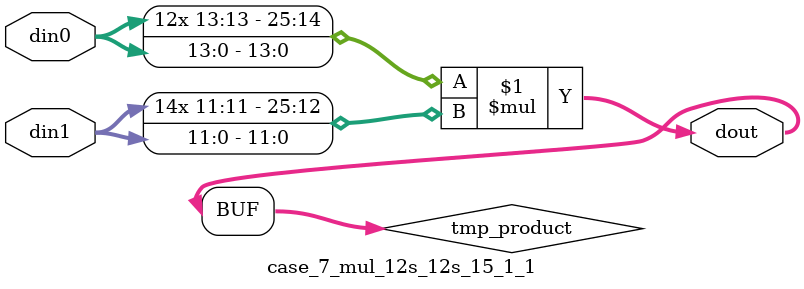
<source format=v>

`timescale 1 ns / 1 ps

 module case_7_mul_12s_12s_15_1_1(din0, din1, dout);
parameter ID = 1;
parameter NUM_STAGE = 0;
parameter din0_WIDTH = 14;
parameter din1_WIDTH = 12;
parameter dout_WIDTH = 26;

input [din0_WIDTH - 1 : 0] din0; 
input [din1_WIDTH - 1 : 0] din1; 
output [dout_WIDTH - 1 : 0] dout;

wire signed [dout_WIDTH - 1 : 0] tmp_product;



























assign tmp_product = $signed(din0) * $signed(din1);








assign dout = tmp_product;





















endmodule

</source>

▸ Required work:
Write out exactly the lines from the one with "1 ns / 1 ps" through the end of the records above, both ends included, and leave out all other lines.

▸ Response to this task:
`timescale 1 ns / 1 ps

 module case_7_mul_12s_12s_15_1_1(din0, din1, dout);
parameter ID = 1;
parameter NUM_STAGE = 0;
parameter din0_WIDTH = 14;
parameter din1_WIDTH = 12;
parameter dout_WIDTH = 26;

input [din0_WIDTH - 1 : 0] din0; 
input [din1_WIDTH - 1 : 0] din1; 
output [dout_WIDTH - 1 : 0] dout;

wire signed [dout_WIDTH - 1 : 0] tmp_product;



























assign tmp_product = $signed(din0) * $signed(din1);








assign dout = tmp_product;





















endmodule

</source>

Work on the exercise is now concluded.